(Dataset entries)
++++
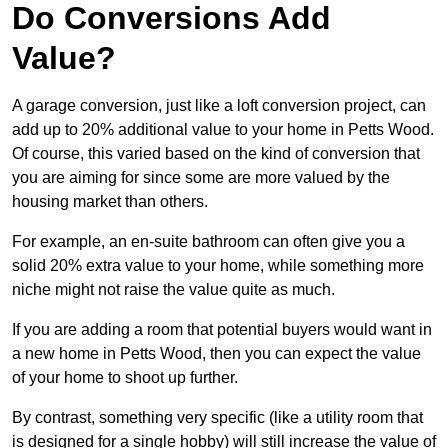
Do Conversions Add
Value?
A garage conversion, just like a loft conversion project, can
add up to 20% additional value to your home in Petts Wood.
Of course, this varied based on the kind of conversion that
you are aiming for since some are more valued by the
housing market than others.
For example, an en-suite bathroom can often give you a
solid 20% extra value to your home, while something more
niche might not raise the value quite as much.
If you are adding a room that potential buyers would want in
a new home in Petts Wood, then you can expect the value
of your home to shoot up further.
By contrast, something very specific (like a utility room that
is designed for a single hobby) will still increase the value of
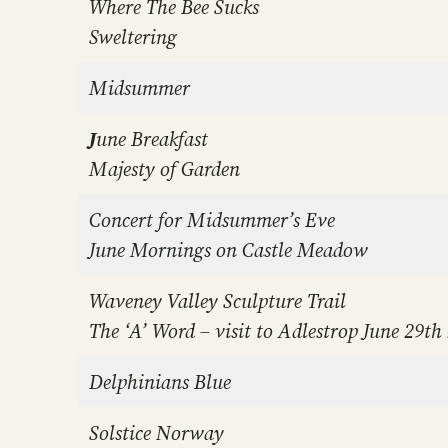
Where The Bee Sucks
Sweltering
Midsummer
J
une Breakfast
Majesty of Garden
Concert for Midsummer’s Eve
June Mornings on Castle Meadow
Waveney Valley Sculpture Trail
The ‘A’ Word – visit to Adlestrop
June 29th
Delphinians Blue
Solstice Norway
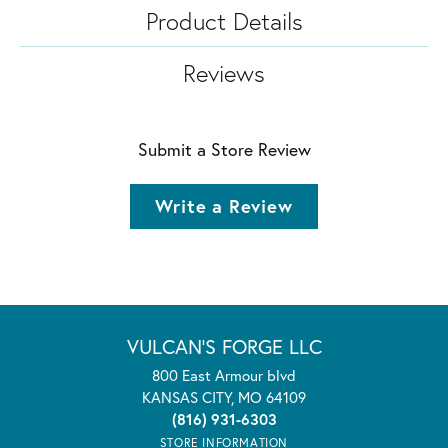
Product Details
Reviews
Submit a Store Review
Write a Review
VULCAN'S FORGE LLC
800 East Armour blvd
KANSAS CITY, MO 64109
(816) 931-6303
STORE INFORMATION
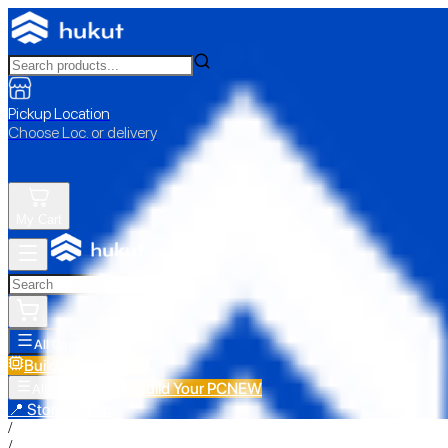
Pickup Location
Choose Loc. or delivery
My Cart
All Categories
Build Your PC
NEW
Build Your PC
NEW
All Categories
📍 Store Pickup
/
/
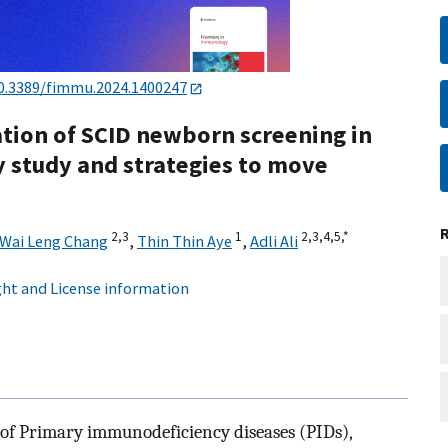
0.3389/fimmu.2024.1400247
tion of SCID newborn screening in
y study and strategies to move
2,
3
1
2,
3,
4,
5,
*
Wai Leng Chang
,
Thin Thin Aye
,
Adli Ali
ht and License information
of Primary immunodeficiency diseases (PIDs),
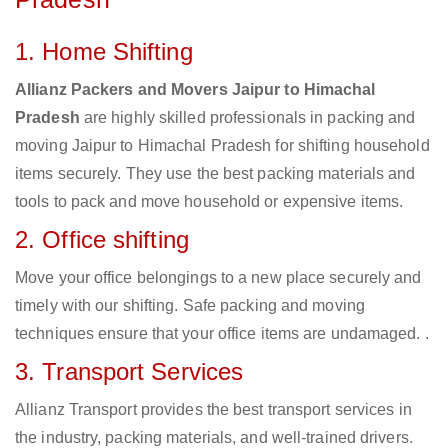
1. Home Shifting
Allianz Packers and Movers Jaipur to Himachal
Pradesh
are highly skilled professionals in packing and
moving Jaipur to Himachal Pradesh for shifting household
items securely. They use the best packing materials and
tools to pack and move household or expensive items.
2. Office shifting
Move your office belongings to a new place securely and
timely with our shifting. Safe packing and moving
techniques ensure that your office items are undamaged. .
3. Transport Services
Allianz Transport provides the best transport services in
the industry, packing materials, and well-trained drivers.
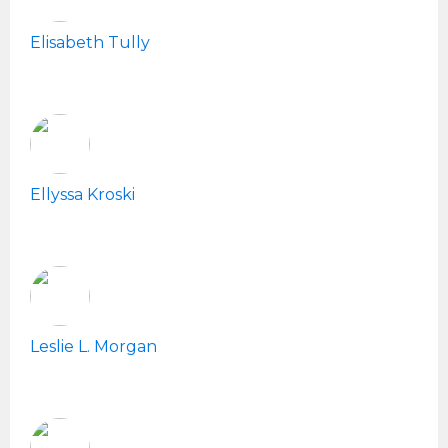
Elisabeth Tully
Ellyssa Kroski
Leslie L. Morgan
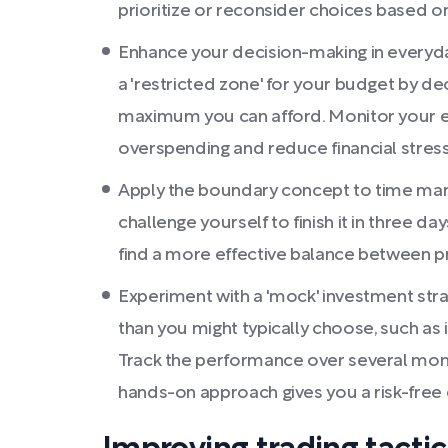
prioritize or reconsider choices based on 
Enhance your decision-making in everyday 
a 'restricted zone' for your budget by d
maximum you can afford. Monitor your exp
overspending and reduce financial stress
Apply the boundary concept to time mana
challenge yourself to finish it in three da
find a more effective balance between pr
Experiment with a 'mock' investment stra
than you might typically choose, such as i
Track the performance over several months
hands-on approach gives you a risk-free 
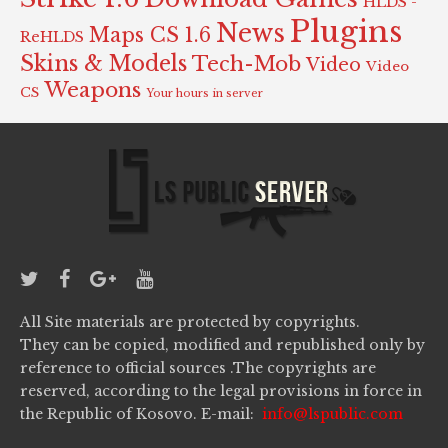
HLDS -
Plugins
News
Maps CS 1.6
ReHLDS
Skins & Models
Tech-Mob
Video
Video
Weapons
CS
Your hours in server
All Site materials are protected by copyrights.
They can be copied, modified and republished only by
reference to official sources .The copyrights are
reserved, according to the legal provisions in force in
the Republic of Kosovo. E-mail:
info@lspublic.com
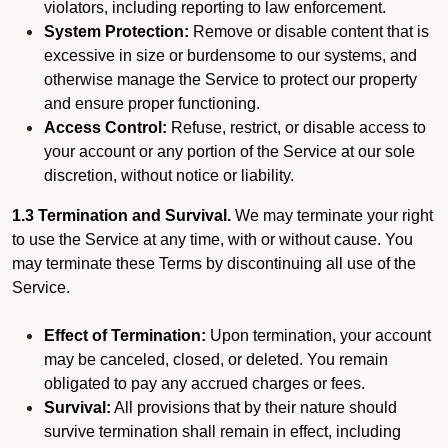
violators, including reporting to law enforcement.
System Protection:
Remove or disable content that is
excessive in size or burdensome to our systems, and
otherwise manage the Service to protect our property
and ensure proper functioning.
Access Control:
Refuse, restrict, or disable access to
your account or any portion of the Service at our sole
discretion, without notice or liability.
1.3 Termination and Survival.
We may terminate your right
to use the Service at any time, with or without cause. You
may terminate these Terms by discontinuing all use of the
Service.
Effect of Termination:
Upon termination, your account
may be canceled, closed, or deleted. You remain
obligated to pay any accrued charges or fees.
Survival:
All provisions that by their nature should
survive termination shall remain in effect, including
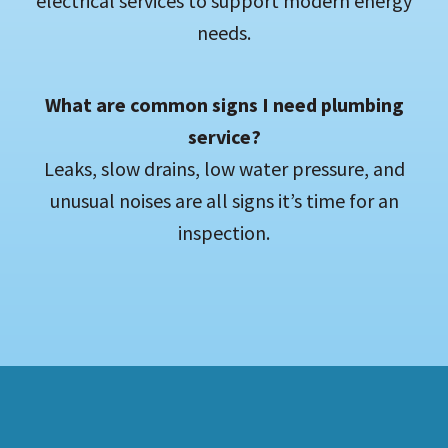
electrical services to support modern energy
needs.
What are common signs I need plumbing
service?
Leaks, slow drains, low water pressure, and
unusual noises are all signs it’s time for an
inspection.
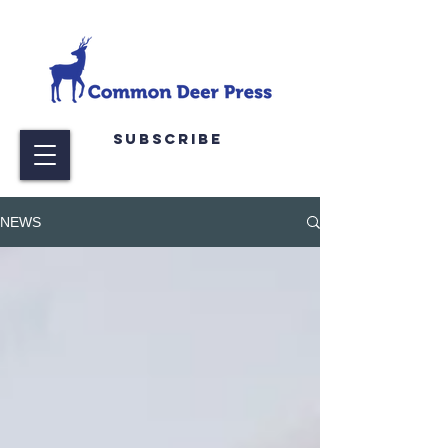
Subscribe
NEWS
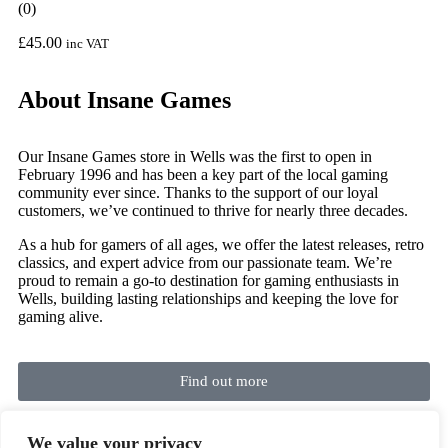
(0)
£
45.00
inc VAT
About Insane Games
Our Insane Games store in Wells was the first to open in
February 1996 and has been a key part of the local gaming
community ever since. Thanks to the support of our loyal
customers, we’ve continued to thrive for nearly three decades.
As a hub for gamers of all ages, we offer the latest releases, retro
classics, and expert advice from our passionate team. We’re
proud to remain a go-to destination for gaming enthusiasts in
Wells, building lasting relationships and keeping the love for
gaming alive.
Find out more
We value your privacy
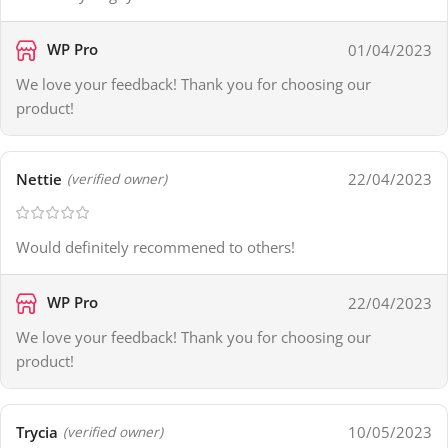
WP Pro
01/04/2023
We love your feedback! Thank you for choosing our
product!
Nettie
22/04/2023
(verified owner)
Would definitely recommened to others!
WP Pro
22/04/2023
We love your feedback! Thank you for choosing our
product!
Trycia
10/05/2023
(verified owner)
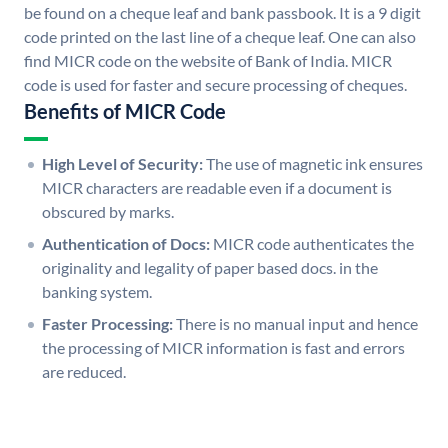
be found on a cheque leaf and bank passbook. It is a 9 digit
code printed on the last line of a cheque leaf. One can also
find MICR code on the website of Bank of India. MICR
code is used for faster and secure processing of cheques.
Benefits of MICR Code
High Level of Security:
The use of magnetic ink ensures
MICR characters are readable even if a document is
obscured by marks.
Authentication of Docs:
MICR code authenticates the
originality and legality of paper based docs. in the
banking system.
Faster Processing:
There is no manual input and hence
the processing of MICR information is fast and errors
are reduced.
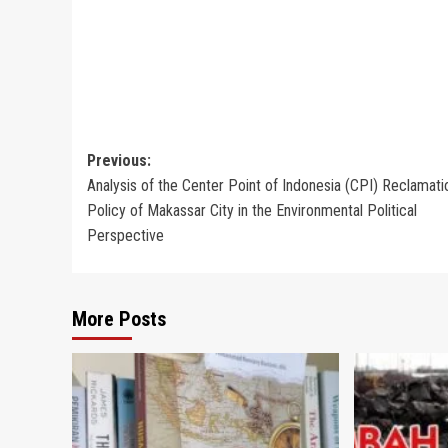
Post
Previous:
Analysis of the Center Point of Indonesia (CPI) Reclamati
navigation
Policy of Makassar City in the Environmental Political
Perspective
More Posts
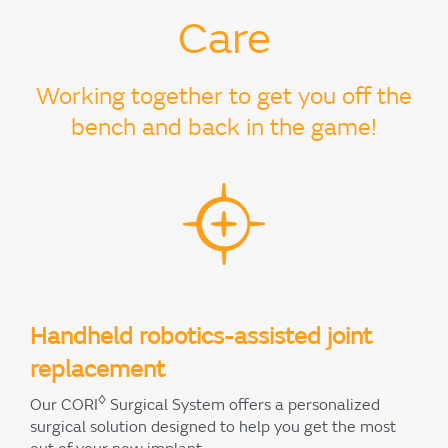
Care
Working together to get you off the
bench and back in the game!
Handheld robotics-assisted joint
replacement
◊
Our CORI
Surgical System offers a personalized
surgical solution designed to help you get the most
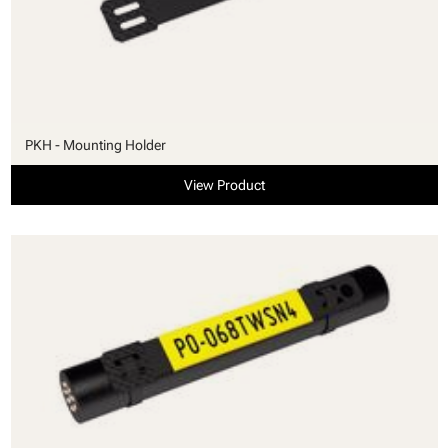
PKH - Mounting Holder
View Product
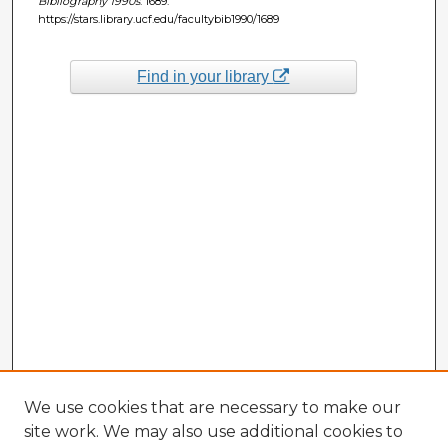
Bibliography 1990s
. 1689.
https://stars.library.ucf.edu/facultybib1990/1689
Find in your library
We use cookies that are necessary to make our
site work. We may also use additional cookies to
++++
*EXERCISE OBJECTIVE*. Starting with the line that contains "Where The Bee Sucks" and going on through the line that contains "Solstice Norway", give those lines again with "Sculpture Trail" substituted by "Art Trail", leaving everything else unchanged.

*COMPLETED TASK*.
Where The Bee Sucks
Sweltering
Midsummer
J
une Breakfast
Majesty of Garden
Concert for Midsummer’s Eve
June Mornings on Castle Meadow
Waveney Valley Art Trail
The ‘A’ Word – visit to Adlestrop
June 29th
Delphinians Blue
Solstice Norway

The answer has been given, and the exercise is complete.